DIRECTIONS FOR THIS TASK
Count the lines in the rows below that contain the string "Įsakymas" and reply with only that number.

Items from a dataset
(begin)

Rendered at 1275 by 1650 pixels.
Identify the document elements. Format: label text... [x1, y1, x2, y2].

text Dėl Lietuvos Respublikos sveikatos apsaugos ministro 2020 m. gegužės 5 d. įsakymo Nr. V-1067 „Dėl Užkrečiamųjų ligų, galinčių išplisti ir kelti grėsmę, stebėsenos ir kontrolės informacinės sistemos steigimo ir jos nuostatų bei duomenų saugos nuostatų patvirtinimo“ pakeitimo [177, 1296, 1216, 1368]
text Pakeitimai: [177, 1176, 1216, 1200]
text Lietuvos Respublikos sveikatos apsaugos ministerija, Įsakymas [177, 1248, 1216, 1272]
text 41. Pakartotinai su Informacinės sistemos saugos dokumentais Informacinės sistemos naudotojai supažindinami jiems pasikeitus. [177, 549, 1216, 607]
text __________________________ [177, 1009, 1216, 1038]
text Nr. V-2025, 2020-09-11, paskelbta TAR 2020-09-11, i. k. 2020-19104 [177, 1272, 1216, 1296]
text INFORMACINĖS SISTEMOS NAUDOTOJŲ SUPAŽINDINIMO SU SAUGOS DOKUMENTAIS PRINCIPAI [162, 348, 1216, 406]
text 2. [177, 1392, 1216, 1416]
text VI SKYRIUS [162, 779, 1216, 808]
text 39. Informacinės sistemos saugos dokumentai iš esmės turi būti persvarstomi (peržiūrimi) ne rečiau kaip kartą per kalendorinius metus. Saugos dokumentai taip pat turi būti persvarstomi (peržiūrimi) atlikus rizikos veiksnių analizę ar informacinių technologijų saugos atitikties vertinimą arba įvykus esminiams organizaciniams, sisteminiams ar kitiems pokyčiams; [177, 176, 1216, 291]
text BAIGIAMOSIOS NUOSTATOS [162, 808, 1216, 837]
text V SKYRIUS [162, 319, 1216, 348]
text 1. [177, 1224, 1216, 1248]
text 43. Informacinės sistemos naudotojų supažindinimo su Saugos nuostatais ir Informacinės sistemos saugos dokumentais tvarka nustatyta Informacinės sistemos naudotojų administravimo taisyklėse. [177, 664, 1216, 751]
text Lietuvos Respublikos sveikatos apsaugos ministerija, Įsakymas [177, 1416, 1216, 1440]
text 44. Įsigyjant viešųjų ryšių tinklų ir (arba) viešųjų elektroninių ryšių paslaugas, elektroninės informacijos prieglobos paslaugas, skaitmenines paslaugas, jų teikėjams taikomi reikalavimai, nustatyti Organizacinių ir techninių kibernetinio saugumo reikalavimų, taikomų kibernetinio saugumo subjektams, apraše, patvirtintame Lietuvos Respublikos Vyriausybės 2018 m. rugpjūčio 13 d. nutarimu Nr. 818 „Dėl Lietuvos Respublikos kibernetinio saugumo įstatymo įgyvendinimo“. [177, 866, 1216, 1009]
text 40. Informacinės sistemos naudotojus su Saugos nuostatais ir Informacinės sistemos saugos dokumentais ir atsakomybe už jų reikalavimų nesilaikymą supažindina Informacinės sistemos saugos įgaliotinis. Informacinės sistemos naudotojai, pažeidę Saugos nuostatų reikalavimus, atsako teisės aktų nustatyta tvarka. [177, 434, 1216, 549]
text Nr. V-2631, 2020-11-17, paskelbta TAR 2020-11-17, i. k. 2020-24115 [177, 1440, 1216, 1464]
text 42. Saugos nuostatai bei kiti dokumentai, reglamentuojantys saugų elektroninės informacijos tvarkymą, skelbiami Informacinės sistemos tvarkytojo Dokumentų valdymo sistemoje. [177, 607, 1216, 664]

(end)

WORKED ANSWER
2